**KUTIPAN DOKUMEN:**
-- -- --

Dua tahun setelah Irak mengumumkan kemenangan dari apa yang dinamakan Negara Islam yang kemudian menjelma sebagai kelompok ekstrim yang terkuat bermarkas di Mosul, Irak, sebuah negara bagian di sebelah utara dibiarkan saja, tidak disentuh, sehingga memerlukan banyak bantuan.

 Di sinilah awal terjadi konflik bersenjata antara dengan pemerintah Irak, buat pertama kali ISI sejak 2014 disebut dengan kelompok teroris. 

Mosul ini merupakan tempat berdiamnya sebagian besar kelompok Islam Sunni seperti yang dipeluk oleh mantan Presiden Irak, Saddam Hussein. Juga di Indonesia, jumlah Islam Sunni termasuk yang terbesar.

-- -- --

**DATA MASUKAN:**

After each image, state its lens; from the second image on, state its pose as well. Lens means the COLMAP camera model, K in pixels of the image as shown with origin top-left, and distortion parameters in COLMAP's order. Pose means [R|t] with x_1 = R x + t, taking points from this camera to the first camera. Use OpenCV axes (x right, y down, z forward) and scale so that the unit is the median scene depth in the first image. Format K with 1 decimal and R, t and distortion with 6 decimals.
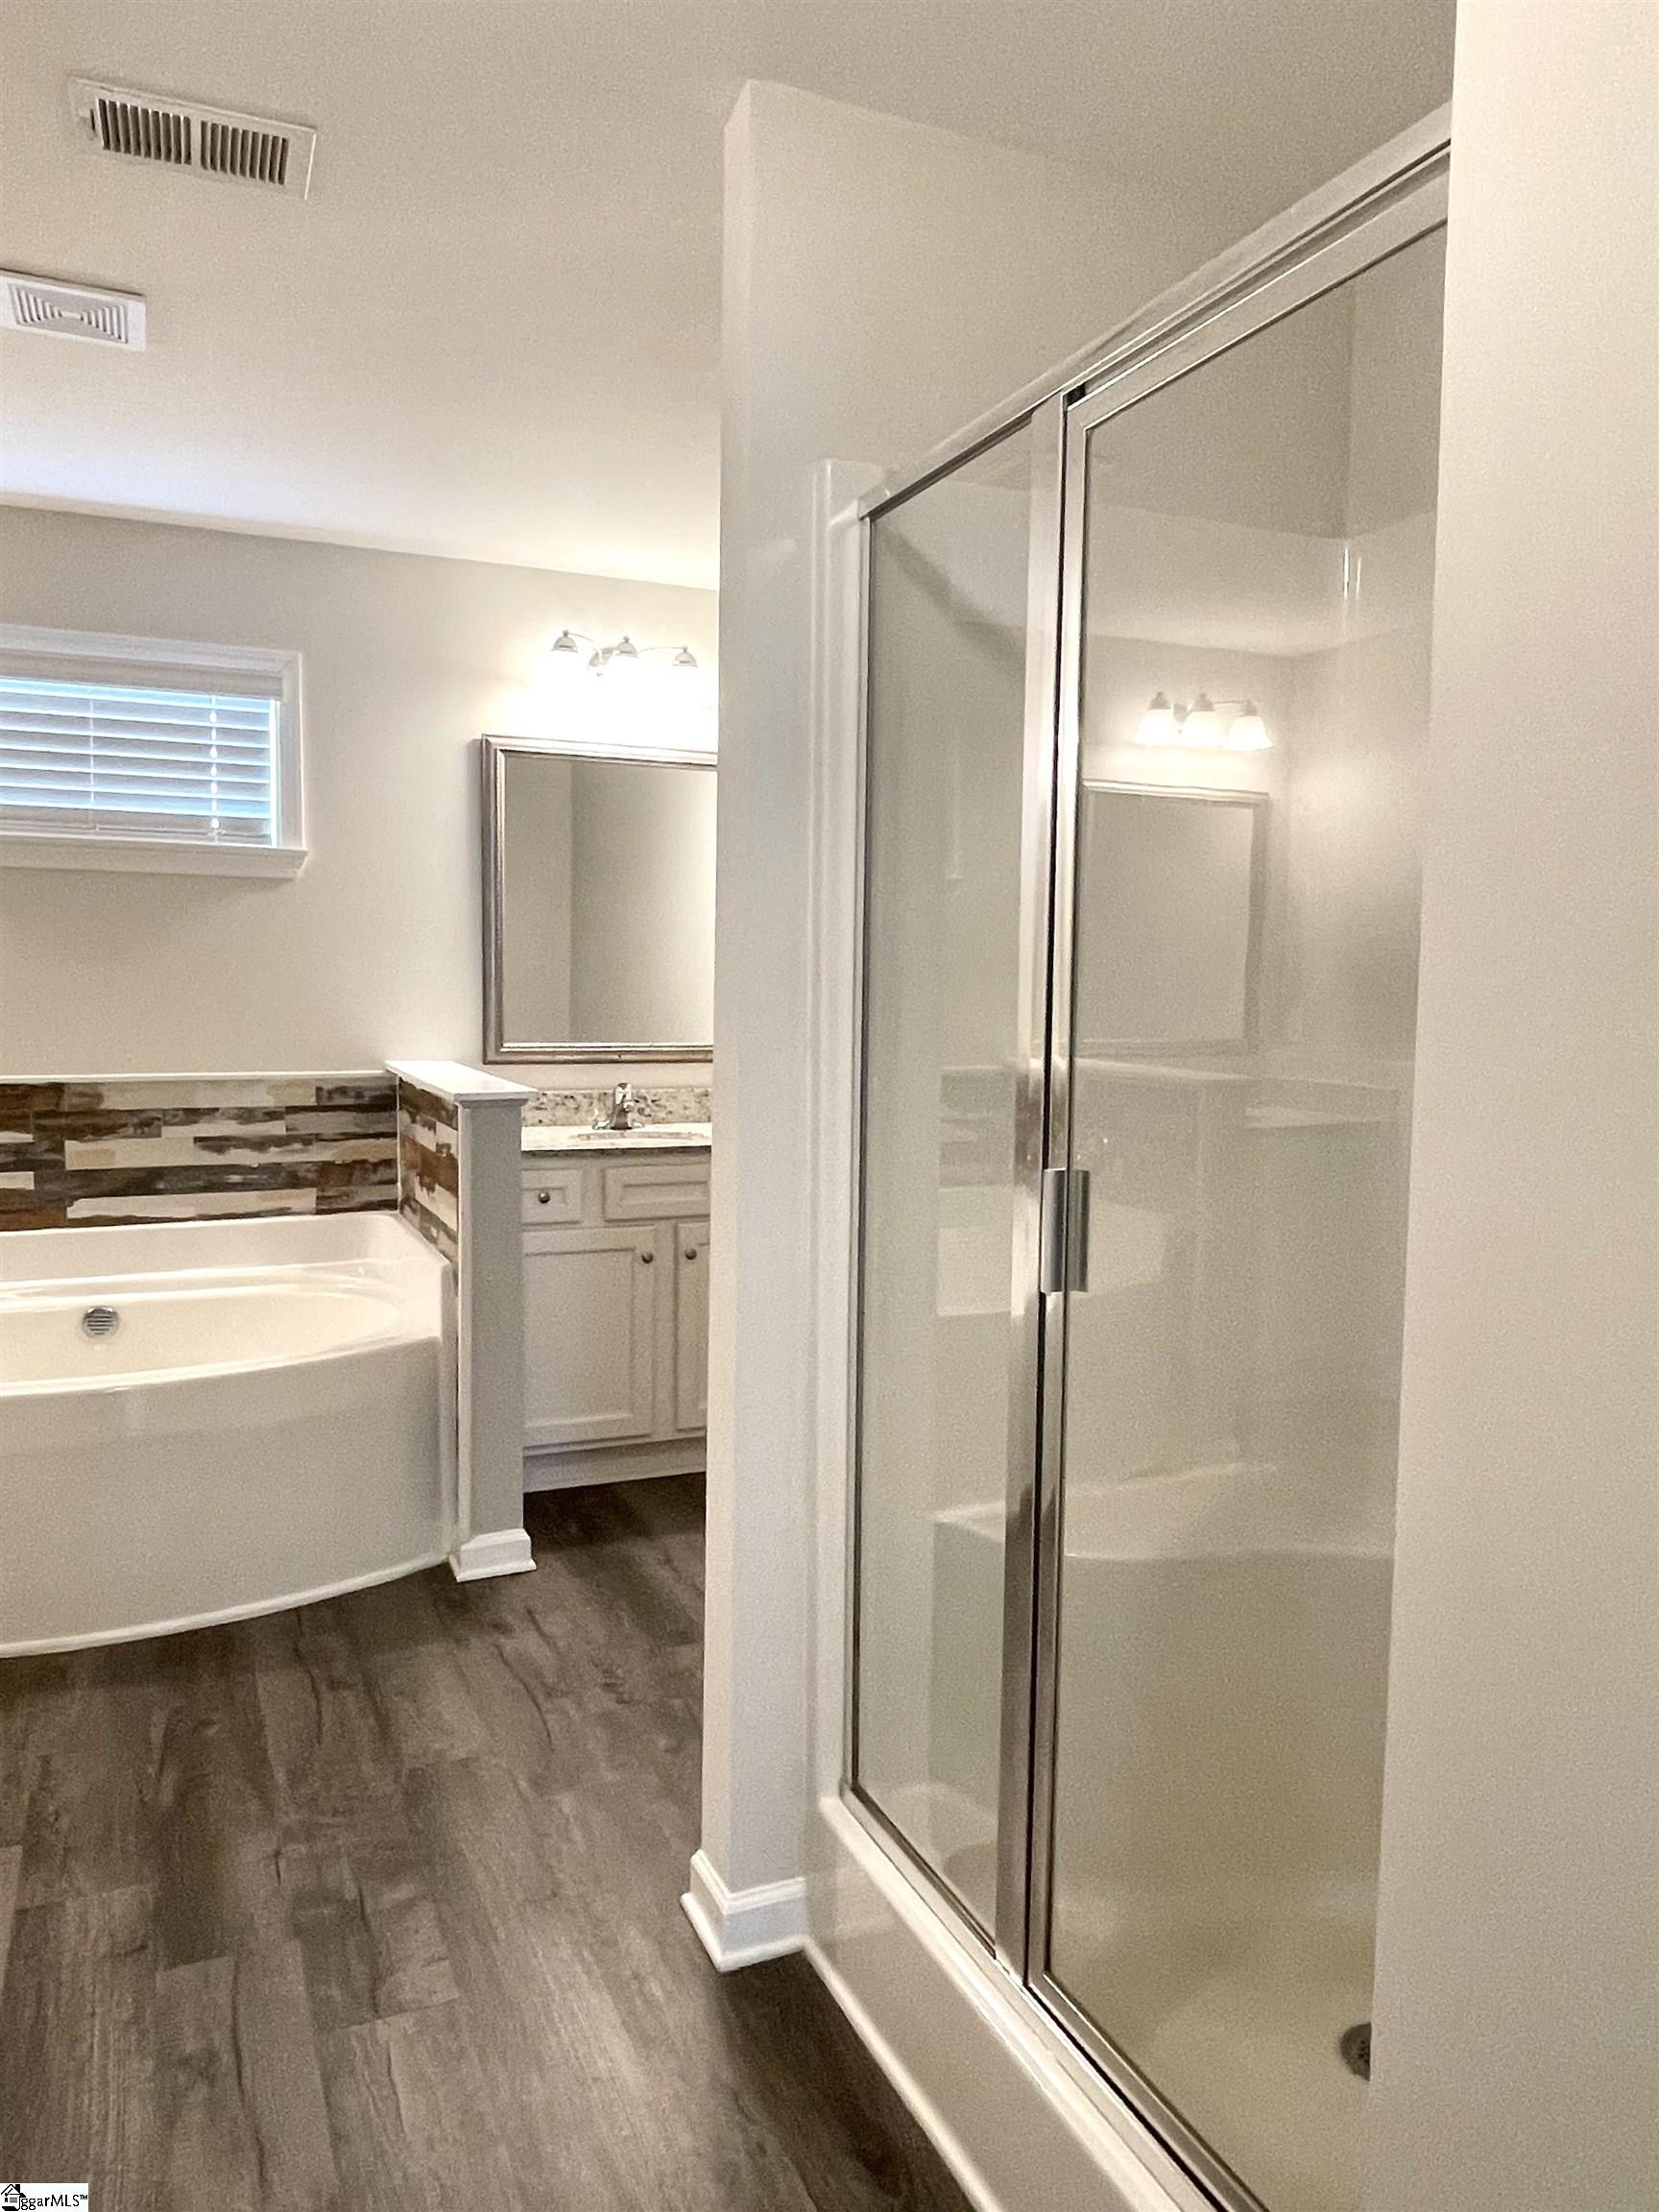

-- -- --

**BUTIR TUGAS 1:**
Tentukan apakah setiap pernyataan berikut sesuai dengan teks tentang Mosul di atas. Jawab ya atau tidak, lalu kutip persis kata-kata teks yang menjadi dasarnya: (a) Sebagian besar kelompok Islam Sunni berdiam di Mosul. (b) Saddam Hussein disebut sebagai mantan Presiden Irak. (c) Di Indonesia, jumlah Islam Sunni termasuk yang terkecil.
**BUTIR TUGAS 2:**
Salin persis bagian teks tentang Mosul di atas, mulai dari "Di sinilah awal" sampai dengan "termasuk yang terbesar.".
**BUTIR TUGAS 3:**
Teruskan teks tentang Mosul di atas, dimulai setelah kalimat terakhirnya.

**HASIL LATIHAN 1:**
(a) Ya: "Mosul ini merupakan tempat berdiamnya sebagian besar kelompok Islam Sunni"
(b) Ya: "mantan Presiden Irak, Saddam Hussein"
(c) Tidak: "Juga di Indonesia, jumlah Islam Sunni termasuk yang terbesar."

**HASIL LATIHAN 2:**
Di sinilah awal terjadi konflik bersenjata antara dengan pemerintah Irak, buat pertama kali ISI sejak 2014 disebut dengan kelompok teroris. 

Mosul ini merupakan tempat berdiamnya sebagian besar kelompok Islam Sunni seperti yang dipeluk oleh mantan Presiden Irak, Saddam Hussein. Juga di Indonesia, jumlah Islam Sunni termasuk yang terbesar.

**HASIL LATIHAN 3:**
Perserikatan Bangsa-Bangsa (PBB) mengatakan, bahwa di tahun 2019, sekitar 6.7 rakyat di Irak memerlukan beberapa bantuan cepat tentang kemanusiaan ini. Bagaimana pun juga sudah banyak rakyat Irak kembal lagi ke Mosul, Ramadi, dan Fallujah.

Bagaimana pun Irak memiliki peradaban tertinggi di dunia. Tulisan pertama berasal dari sini, demikian pula Kitab Undang-Undang Bangsa Sumeria, Akkadia, Babylonia, dan Assyria.

Semuanya membangun peradaban mereka di negeri ini. Barang-barang purbakala itu tersimpan di Museum Baghdad yang dengan 28 galerinya merupakan museum terbesar di Timur Tengah.

Barang-barang peninggalan di museum itu meliputi jangka waktu 100.000 tahun sampai ke Zaman Islam. Dalam satu peti kaca, terdapat sebuah batu yang berusia 10.000 tahun.

Ada 12 guratan di situ, mungkin alat penanggalan zaman purbakala. Ada lagi beberapa cap yang dipakai orang Sumeria, 5.000 tahun yang lalu untuk melegalisasikan dokumen. Sebuah relief abad kesembilan sebelum Masehi, memperlihatkan upacara jabat tangan antara dua orang.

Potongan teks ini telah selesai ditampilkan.